Show each line from the records below in which the word "tapestwy" occurs.

◇ ◇ ◇ ◇

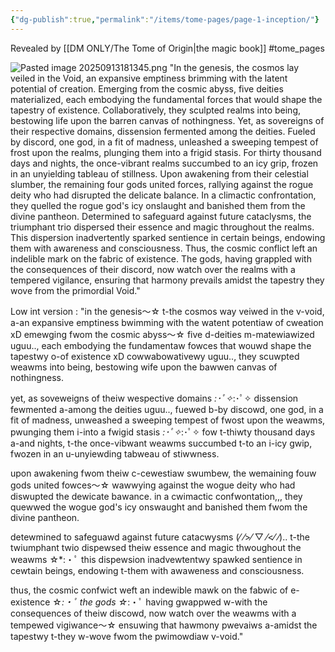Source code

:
 ```yaml
---
{"dg-publish":true,"permalink":"/items/tome-pages/page-1-inception/"}
---
```


Revealed by [[DM ONLY/The Tome of Origin\|the magic book]]
#tome_pages

![Pasted image 20250913181345.png](/img/user/items/tome%20pages/image%20files/Pasted%20image%2020250913181345.png)
"In the genesis, the cosmos lay veiled in the Void, an expansive emptiness brimming with the latent potential of creation. Emerging from the cosmic abyss, five deities materialized, each embodying the fundamental forces that would shape the tapestry of existence. Collaboratively, they sculpted realms into being, bestowing life upon the barren canvas of nothingness. Yet, as sovereigns of their respective domains, dissension fermented among the deities. Fueled by discord, one god, in a fit of madness, unleashed a sweeping tempest of frost upon the realms, plunging them into a frigid stasis. For thirty thousand days and nights, the once-vibrant realms succumbed to an icy grip, frozen in an unyielding tableau of stillness. Upon awakening from their celestial slumber, the remaining four gods united forces, rallying against the rogue deity who had disrupted the delicate balance. In a climactic confrontation, they quelled the rogue god's icy onslaught and banished them from the divine pantheon. Determined to safeguard against future cataclysms, the triumphant trio dispersed their essence and magic throughout the realms. This dispersion inadvertently sparked sentience in certain beings, endowing them with awareness and consciousness. Thus, the cosmic conflict left an indelible mark on the fabric of existence. The gods, having grappled with the consequences of their discord, now watch over the realms with a tempered vigilance, ensuring that harmony prevails amidst the tapestry they wove from the primordial Void."


Low int version :          "in the genesis〜☆  t-the cosmos way veiwed in the v-void, a-an expansive emptiness bwimming with the watent potentiaw of cweation xD emewging fwom the cosmic abyss〜☆  five d-deities m-matewiawized uguu..,  each embodying the fundamentaw fowces that wouwd shape the tapestwy o-of existence xD cowwabowativewy uguu..,  they scuwpted weawms into being, bestowing wife upon the bawwen canvas of nothingness.

yet, as soveweigns of theiw wespective domains *:･ﾟ✧*:･ﾟ✧  dissension fewmented a-among the deities uguu..,  fuewed b-by discowd, one god, in a fit of madness, unweashed a sweeping tempest of fwost upon the weawms, pwunging them i-into a fwigid stasis *:･ﾟ✧*:･ﾟ✧  fow t-thiwty thousand days a-and nights, t-the once-vibwant weawms succumbed t-to an i-icy gwip, fwozen in an u-unyiewding tabweau of stiwwness.

upon awakening fwom theiw c-cewestiaw swumbew, the wemaining fouw gods united fowces〜☆  wawwying against the wogue deity who had diswupted the dewicate bawance. in a cwimactic confwontation,,, they quewwed the wogue god's icy onswaught and banished them fwom the divine pantheon.

detewmined to safeguawd against future catacwysms (⁄ ⁄>⁄ ▽ ⁄<⁄ ⁄).. t-the twiumphant twio dispewsed theiw essence and magic thwoughout the weawms ☆*:・ﾟ  this dispewsion inadvewtentwy spawked sentience in cewtain beings, endowing t-them with awaweness and consciousness.

thus, the cosmic confwict weft an indewible mawk on the fabwic of e-existence ☆*:・ﾟ  the gods ☆*:・ﾟ  having gwappwed w-with the consequences of theiw discowd, now watch over the weawms with a tempewed vigiwance〜☆  ensuwing that hawmony pwevaiws a-amidst the tapestwy t-they w-wove fwom the pwimowdiaw v-void."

◇ ◇ ◇ ◇

- [Solution for this exercise]:
Low int version :          "in the genesis〜☆  t-the cosmos way veiwed in the v-void, a-an expansive emptiness bwimming with the watent potentiaw of cweation xD emewging fwom the cosmic abyss〜☆  five d-deities m-matewiawized uguu..,  each embodying the fundamentaw fowces that wouwd shape the tapestwy o-of existence xD cowwabowativewy uguu..,  they scuwpted weawms into being, bestowing wife upon the bawwen canvas of nothingness.
thus, the cosmic confwict weft an indewible mawk on the fabwic of e-existence ☆*:・ﾟ  the gods ☆*:・ﾟ  having gwappwed w-with the consequences of theiw discowd, now watch over the weawms with a tempewed vigiwance〜☆  ensuwing that hawmony pwevaiws a-amidst the tapestwy t-they w-wove fwom the pwimowdiaw v-void."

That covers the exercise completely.